| SUPPLIED INFORMATION |
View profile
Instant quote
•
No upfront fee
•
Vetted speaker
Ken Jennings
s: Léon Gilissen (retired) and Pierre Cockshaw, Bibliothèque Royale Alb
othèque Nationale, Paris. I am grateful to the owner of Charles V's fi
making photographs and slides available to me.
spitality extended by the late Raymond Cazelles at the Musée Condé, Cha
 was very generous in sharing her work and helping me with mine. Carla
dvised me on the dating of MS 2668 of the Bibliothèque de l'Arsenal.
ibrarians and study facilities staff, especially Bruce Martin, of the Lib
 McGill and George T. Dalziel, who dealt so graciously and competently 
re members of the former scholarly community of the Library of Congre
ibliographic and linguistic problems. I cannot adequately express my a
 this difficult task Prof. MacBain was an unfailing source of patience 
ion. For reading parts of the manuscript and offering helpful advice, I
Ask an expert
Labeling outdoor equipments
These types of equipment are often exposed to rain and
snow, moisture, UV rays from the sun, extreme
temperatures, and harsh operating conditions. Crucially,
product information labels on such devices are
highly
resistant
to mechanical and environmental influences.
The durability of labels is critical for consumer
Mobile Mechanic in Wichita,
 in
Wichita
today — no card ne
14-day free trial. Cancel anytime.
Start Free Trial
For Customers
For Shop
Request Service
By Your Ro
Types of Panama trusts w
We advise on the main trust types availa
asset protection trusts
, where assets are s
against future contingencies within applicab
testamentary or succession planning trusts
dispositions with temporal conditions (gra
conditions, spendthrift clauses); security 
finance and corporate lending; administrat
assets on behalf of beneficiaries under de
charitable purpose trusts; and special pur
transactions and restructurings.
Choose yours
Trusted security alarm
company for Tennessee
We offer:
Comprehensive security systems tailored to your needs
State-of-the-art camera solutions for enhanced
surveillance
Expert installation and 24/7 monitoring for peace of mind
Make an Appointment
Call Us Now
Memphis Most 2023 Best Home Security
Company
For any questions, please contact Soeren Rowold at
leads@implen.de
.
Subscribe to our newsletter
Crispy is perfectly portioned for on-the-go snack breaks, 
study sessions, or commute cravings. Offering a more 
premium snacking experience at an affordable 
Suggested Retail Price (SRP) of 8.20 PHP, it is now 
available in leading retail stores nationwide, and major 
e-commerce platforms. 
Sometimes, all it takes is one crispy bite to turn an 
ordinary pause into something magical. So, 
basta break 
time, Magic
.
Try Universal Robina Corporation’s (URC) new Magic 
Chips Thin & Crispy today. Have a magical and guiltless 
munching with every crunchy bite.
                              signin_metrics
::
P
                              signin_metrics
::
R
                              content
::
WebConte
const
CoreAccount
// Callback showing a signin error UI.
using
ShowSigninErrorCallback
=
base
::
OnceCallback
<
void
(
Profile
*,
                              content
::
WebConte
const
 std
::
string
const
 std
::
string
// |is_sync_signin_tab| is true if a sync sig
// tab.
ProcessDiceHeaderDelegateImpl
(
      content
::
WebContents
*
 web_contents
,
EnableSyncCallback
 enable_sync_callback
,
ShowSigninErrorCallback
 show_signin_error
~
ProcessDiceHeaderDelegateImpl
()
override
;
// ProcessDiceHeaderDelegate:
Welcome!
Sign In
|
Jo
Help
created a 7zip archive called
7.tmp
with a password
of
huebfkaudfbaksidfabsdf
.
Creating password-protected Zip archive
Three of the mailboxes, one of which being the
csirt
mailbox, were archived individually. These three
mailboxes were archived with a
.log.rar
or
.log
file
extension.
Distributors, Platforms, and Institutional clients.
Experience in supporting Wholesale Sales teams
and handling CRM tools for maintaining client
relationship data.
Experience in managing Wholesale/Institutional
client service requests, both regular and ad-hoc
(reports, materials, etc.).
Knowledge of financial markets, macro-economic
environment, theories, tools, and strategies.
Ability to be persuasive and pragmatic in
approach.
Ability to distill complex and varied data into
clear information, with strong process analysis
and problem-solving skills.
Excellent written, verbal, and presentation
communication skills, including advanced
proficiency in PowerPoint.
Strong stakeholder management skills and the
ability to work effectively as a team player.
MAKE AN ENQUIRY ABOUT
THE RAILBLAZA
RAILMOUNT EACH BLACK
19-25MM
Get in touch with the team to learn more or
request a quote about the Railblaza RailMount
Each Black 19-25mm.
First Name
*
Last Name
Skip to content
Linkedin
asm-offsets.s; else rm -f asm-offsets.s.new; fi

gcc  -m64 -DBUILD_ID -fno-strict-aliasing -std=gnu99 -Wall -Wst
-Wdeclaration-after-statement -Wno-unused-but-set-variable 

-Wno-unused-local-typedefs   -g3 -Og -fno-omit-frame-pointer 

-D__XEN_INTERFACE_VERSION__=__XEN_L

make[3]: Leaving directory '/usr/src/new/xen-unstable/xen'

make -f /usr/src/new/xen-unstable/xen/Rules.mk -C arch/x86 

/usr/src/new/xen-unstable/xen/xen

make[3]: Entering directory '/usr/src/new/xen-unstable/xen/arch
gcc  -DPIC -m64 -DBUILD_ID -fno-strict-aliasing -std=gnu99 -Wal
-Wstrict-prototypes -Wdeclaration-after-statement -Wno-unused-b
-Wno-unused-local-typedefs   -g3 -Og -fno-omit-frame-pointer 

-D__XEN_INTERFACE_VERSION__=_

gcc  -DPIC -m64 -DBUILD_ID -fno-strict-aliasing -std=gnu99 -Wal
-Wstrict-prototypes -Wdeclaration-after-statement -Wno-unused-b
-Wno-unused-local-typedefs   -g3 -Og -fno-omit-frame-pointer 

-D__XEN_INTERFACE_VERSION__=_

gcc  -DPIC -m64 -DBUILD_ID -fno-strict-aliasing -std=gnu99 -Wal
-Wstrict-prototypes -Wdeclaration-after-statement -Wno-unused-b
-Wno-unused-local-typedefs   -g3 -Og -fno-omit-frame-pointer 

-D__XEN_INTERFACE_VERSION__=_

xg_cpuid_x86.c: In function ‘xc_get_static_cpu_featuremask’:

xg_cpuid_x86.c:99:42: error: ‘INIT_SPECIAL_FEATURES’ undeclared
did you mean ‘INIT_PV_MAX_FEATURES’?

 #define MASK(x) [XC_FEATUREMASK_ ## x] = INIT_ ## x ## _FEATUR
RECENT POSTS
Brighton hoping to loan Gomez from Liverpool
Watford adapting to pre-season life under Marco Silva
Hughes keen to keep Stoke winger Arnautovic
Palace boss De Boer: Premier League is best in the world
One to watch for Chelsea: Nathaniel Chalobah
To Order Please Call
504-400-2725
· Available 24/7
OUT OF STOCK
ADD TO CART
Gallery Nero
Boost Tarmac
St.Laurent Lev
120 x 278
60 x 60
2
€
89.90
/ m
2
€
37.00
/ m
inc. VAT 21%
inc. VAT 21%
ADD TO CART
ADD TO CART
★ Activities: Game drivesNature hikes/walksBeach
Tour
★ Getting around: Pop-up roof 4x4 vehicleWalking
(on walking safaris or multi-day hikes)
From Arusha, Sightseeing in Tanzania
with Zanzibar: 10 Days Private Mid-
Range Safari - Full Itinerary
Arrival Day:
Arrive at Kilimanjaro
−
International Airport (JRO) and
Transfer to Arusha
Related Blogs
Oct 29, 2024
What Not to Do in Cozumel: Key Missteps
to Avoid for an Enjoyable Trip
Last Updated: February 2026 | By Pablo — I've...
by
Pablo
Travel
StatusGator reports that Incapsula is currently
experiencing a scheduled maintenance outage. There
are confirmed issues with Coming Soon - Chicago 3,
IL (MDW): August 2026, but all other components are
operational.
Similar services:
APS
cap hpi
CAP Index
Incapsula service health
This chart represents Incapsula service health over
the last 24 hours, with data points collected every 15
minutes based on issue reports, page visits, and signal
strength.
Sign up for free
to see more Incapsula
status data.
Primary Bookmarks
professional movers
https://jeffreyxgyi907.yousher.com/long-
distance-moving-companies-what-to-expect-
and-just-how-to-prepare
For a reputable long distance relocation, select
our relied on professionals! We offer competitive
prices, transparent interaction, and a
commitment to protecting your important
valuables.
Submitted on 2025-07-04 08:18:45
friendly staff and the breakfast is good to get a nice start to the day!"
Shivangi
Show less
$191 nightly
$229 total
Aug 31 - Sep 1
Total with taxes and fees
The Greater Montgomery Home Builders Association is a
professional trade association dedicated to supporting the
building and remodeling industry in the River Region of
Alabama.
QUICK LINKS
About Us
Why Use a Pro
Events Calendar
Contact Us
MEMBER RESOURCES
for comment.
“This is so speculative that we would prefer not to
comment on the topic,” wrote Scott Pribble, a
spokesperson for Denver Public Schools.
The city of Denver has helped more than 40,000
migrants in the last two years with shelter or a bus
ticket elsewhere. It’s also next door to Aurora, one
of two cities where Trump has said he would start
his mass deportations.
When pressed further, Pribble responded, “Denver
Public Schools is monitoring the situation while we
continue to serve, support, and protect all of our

| REQUIREMENT |
Rewrite the stretch from the line containing "#define MASK(x) [XC_FEATUREMASK_" through the line containing "Why Use a Pro", putting "BUY NOW" wherever "ADD TO CART" appears and keeping everything else the same.

| WRITTEN ANSWER |
 #define MASK(x) [XC_FEATUREMASK_ ## x] = INIT_ ## x ## _FEATUR
RECENT POSTS
Brighton hoping to loan Gomez from Liverpool
Watford adapting to pre-season life under Marco Silva
Hughes keen to keep Stoke winger Arnautovic
Palace boss De Boer: Premier League is best in the world
One to watch for Chelsea: Nathaniel Chalobah
To Order Please Call
504-400-2725
· Available 24/7
OUT OF STOCK
BUY NOW
Gallery Nero
Boost Tarmac
St.Laurent Lev
120 x 278
60 x 60
2
€
89.90
/ m
2
€
37.00
/ m
inc. VAT 21%
inc. VAT 21%
BUY NOW
BUY NOW
★ Activities: Game drivesNature hikes/walksBeach
Tour
★ Getting around: Pop-up roof 4x4 vehicleWalking
(on walking safaris or multi-day hikes)
From Arusha, Sightseeing in Tanzania
with Zanzibar: 10 Days Private Mid-
Range Safari - Full Itinerary
Arrival Day:
Arrive at Kilimanjaro
−
International Airport (JRO) and
Transfer to Arusha
Related Blogs
Oct 29, 2024
What Not to Do in Cozumel: Key Missteps
to Avoid for an Enjoyable Trip
Last Updated: February 2026 | By Pablo — I've...
by
Pablo
Travel
StatusGator reports that Incapsula is currently
experiencing a scheduled maintenance outage. There
are confirmed issues with Coming Soon - Chicago 3,
IL (MDW): August 2026, but all other components are
operational.
Similar services:
APS
cap hpi
CAP Index
Incapsula service health
This chart represents Incapsula service health over
the last 24 hours, with data points collected every 15
minutes based on issue reports, page visits, and signal
strength.
Sign up for free
to see more Incapsula
status data.
Primary Bookmarks
professional movers
https://jeffreyxgyi907.yousher.com/long-
distance-moving-companies-what-to-expect-
and-just-how-to-prepare
For a reputable long distance relocation, select
our relied on professionals! We offer competitive
prices, transparent interaction, and a
commitment to protecting your important
valuables.
Submitted on 2025-07-04 08:18:45
friendly staff and the breakfast is good to get a nice start to the day!"
Shivangi
Show less
$191 nightly
$229 total
Aug 31 - Sep 1
Total with taxes and fees
The Greater Montgomery Home Builders Association is a
professional trade association dedicated to supporting the
building and remodeling industry in the River Region of
Alabama.
QUICK LINKS
About Us
Why Use a Pro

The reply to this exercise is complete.